#amsgate: Tesla-Fahrer gegen "auto, motor und sport"
Der Streit um die Reichweite
Shitstorm gegen Deutschlands renommierteste Autozeitschrift: Hat "auto, motor und sport" die Reichweiten von Elektroautos in einem Test falsch ermittelt?
Stuttgart - An „-gates“ scheitern die Großen. Richard Nixon machte es mit Watergate vor, Bill Clinton mit dem Lewinsky-Gate fast nach. Groß ist im deutschen Autojournalismus die Zeitschrift "auto, motor und sport“ (ams). Um die geht es, wenn in sozialen Netzwerken und Foren derzeit vom "#amsgate" die Rede ist.
Die Elektroauto-Szene ärgerte sich erst. Hinterfragte dann. Traf auf überraschte Redakteure. Traf sich dann, um den Test zu widerlegen. Und wird sich Mitte September gemeinsam mit der ams zu einem Nachtest treffen.
Wie verlässlich sind die Herstellerangaben?
Dazwischen das, was man neudeutsch Shitstorm nennt: „Was mir da an Anfeindungen und Unterstellungen angetragen wurde, hatte nichts mehr mit einer sachlichen Diskussion zu tun“, sagt uns der ams-Testredakteur Alexander Bloch.

DATENTEIL:
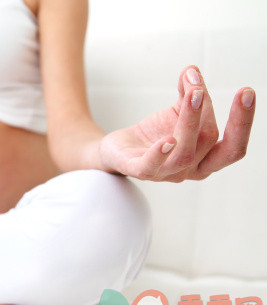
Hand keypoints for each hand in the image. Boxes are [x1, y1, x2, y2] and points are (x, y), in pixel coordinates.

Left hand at [98, 65, 255, 181]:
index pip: (232, 147)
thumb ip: (187, 93)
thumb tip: (192, 71)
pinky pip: (151, 167)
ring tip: (192, 95)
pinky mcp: (139, 171)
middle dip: (210, 116)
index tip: (246, 91)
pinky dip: (159, 154)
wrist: (118, 150)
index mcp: (205, 157)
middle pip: (208, 144)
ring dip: (189, 123)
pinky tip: (167, 139)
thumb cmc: (153, 134)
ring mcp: (165, 173)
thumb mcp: (175, 111)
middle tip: (210, 89)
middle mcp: (189, 169)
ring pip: (184, 154)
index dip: (242, 123)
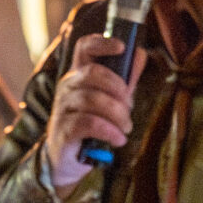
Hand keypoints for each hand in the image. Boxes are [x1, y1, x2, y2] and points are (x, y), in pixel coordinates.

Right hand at [43, 36, 145, 192]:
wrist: (68, 160)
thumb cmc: (90, 125)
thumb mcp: (111, 100)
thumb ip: (125, 79)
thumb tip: (139, 54)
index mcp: (79, 74)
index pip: (84, 47)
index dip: (101, 42)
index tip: (121, 47)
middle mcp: (67, 86)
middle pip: (93, 73)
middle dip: (118, 89)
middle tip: (129, 109)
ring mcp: (62, 107)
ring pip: (93, 99)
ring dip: (117, 114)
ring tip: (125, 128)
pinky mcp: (63, 129)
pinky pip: (89, 123)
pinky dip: (109, 131)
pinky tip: (118, 139)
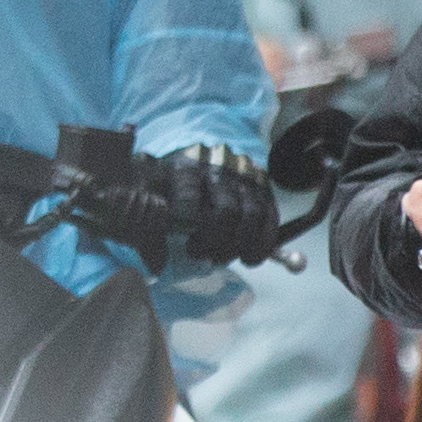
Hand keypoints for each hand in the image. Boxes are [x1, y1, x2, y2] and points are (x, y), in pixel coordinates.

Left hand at [145, 147, 281, 269]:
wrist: (195, 157)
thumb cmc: (169, 183)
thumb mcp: (151, 195)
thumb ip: (151, 225)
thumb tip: (157, 264)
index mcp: (186, 164)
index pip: (190, 198)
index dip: (191, 228)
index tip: (187, 244)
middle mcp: (219, 165)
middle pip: (226, 212)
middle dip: (215, 243)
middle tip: (200, 254)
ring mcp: (244, 173)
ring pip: (252, 216)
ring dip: (237, 247)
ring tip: (220, 258)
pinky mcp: (262, 184)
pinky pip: (270, 217)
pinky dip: (262, 243)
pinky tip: (248, 257)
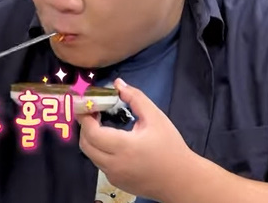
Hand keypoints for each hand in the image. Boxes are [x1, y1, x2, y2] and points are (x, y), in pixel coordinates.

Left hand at [77, 79, 193, 199]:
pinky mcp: (116, 182)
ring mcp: (113, 176)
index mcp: (123, 147)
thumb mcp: (155, 117)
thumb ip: (135, 98)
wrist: (182, 180)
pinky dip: (99, 150)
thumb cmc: (171, 147)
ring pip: (90, 154)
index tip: (87, 104)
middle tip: (92, 112)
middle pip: (85, 143)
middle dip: (85, 126)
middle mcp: (114, 164)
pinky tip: (110, 141)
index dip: (84, 116)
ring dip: (91, 138)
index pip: (91, 131)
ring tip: (101, 123)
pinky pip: (100, 163)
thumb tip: (117, 83)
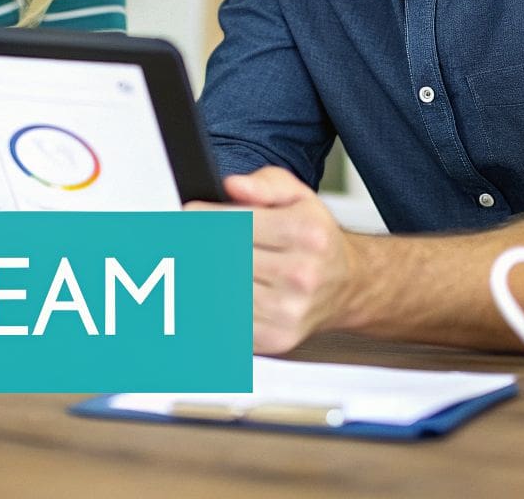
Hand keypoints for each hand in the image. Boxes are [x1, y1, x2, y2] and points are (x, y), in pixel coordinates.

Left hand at [193, 166, 359, 354]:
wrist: (346, 285)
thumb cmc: (316, 238)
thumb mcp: (298, 196)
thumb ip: (265, 185)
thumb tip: (233, 185)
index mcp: (306, 233)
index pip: (237, 224)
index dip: (202, 218)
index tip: (186, 214)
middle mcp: (301, 274)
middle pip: (224, 259)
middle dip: (194, 246)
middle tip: (177, 238)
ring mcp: (289, 310)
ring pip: (220, 292)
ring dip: (197, 277)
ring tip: (188, 263)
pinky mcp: (276, 338)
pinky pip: (227, 322)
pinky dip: (209, 306)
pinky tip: (206, 290)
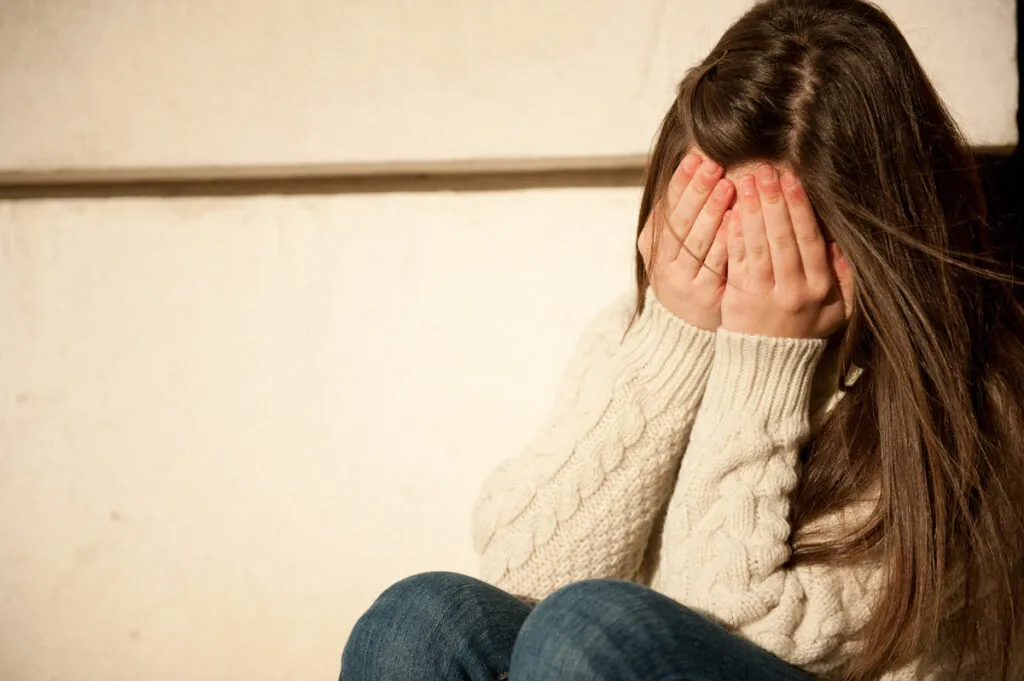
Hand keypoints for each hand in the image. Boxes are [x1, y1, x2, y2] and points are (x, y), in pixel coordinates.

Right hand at [637, 153, 734, 330]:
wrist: (685, 326)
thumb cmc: (686, 272)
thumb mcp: (672, 245)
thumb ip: (679, 213)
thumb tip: (695, 165)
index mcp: (654, 243)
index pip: (666, 206)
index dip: (680, 181)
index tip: (695, 157)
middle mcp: (663, 261)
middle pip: (680, 221)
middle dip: (697, 191)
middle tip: (714, 166)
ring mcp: (682, 280)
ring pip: (695, 241)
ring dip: (711, 212)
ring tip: (727, 187)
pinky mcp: (704, 295)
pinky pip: (715, 264)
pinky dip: (725, 242)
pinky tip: (736, 223)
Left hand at [722, 164, 851, 338]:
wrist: (767, 363)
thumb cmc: (802, 329)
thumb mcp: (836, 310)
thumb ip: (844, 278)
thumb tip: (841, 242)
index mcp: (819, 288)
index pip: (811, 240)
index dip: (800, 208)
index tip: (793, 179)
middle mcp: (793, 290)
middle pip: (783, 238)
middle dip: (774, 201)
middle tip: (765, 170)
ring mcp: (765, 294)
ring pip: (758, 246)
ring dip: (752, 211)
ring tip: (745, 182)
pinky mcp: (739, 296)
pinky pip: (737, 261)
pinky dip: (734, 235)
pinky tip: (731, 212)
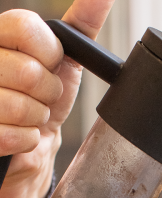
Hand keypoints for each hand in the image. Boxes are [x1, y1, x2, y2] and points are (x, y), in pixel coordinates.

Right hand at [0, 0, 115, 197]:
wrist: (36, 144)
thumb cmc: (47, 99)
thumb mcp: (68, 59)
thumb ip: (82, 26)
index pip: (23, 26)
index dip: (49, 52)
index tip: (51, 65)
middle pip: (27, 71)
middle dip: (49, 92)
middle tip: (42, 97)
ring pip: (23, 106)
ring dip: (38, 118)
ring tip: (32, 116)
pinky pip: (18, 136)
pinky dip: (29, 140)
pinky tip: (22, 136)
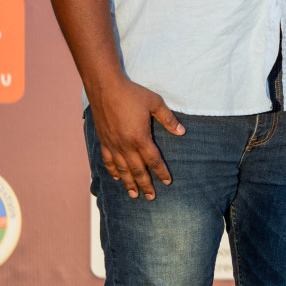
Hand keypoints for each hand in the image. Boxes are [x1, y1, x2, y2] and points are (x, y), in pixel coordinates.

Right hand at [88, 78, 184, 199]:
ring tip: (134, 195)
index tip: (167, 182)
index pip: (153, 160)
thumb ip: (168, 120)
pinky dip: (112, 171)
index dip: (161, 172)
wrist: (105, 88)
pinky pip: (107, 160)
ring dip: (128, 183)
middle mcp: (125, 145)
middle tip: (151, 197)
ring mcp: (112, 144)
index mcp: (140, 138)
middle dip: (145, 185)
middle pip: (137, 170)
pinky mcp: (103, 140)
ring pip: (122, 169)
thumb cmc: (132, 94)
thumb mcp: (155, 104)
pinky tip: (116, 178)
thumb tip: (182, 132)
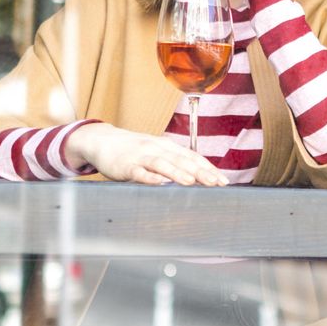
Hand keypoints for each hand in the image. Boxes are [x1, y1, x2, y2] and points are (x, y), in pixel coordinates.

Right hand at [66, 123, 227, 186]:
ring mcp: (141, 157)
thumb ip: (175, 162)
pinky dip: (150, 177)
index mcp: (167, 146)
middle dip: (200, 172)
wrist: (103, 141)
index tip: (223, 180)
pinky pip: (139, 172)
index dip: (208, 168)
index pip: (192, 157)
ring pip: (162, 164)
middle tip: (216, 183)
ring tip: (192, 182)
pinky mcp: (126, 167)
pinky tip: (160, 183)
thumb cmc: (134, 150)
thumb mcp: (157, 151)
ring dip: (177, 172)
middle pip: (182, 160)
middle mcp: (157, 149)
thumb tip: (199, 175)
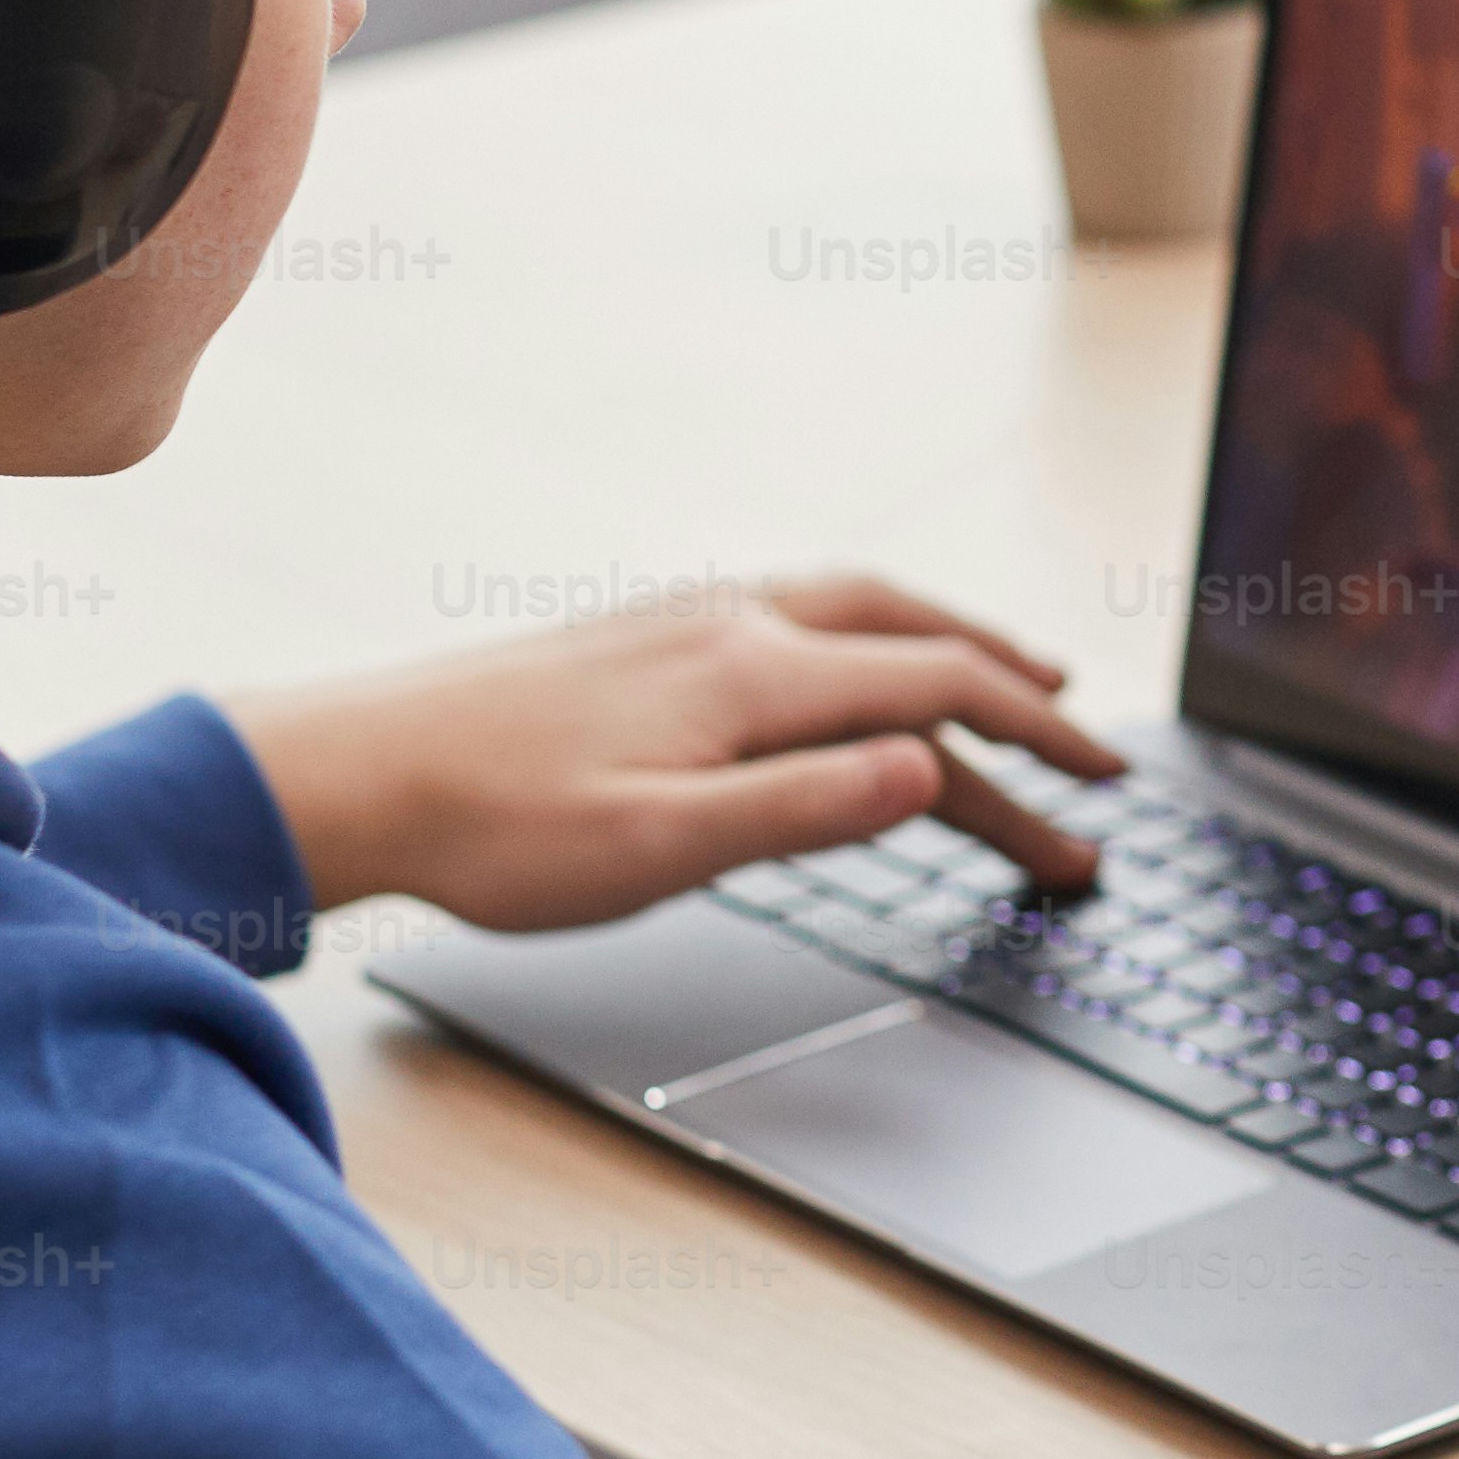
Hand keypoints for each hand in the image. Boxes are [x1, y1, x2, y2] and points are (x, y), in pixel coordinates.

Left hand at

AUFGABE A: Gib bitte den Text über den Reichweitenstreit von „Stuttgart - An“ bis einschließlich „einem Nachtest treffen.“ wortgetreu wieder.
AUFGABE B: Fahre mit dem Text über den Reichweitenstreit fort und knüpfe an seinen letzten Satz an.

ANTWORT A:
Stuttgart - An „-gates“ scheitern die Großen. Richard Nixon machte es mit Watergate vor, Bill Clinton mit dem Lewinsky-Gate fast nach. Groß ist im deutschen Autojournalismus die Zeitschrift "auto, motor und sport“ (ams). Um die geht es, wenn in sozialen Netzwerken und Foren derzeit vom "#amsgate" die Rede ist.
Die Elektroauto-Szene ärgerte sich erst. Hinterfragte dann. Traf auf überraschte Redakteure. Traf sich dann, um den Test zu widerlegen. Und wird sich Mitte September gemeinsam mit der ams zu einem Nachtest treffen.

ANTWORT B:
Was war passiert? Am 24. Juli veröffentlichte Deutschlands renommierteste Autozeitschrift den Artikel „E-Autos im Härtetest“. Das Versprechen: „Von minus sieben Grad bis konstant 120 km/h reicht das Programm, in dem wir testen, wie verlässlich die Reichweiteangaben der Hersteller sind“.Die Reichweiten testete die ams gemeinsam mit dem TÜV Süd auf dem Prüfstand und im Bosch-Testzentrum Boxberg. Das wenig berauschende Ergebnis: Ein E-Smart schaffte bei 30 Grad Celsius und konstant 120 km/h nur 50 Kilometer Reichweite, ein Nissan Leaf 71 Kilometer, ein Tesla Model S 184 Kilometer. Jeweils weniger als die Hälfte der Herstellerangabe.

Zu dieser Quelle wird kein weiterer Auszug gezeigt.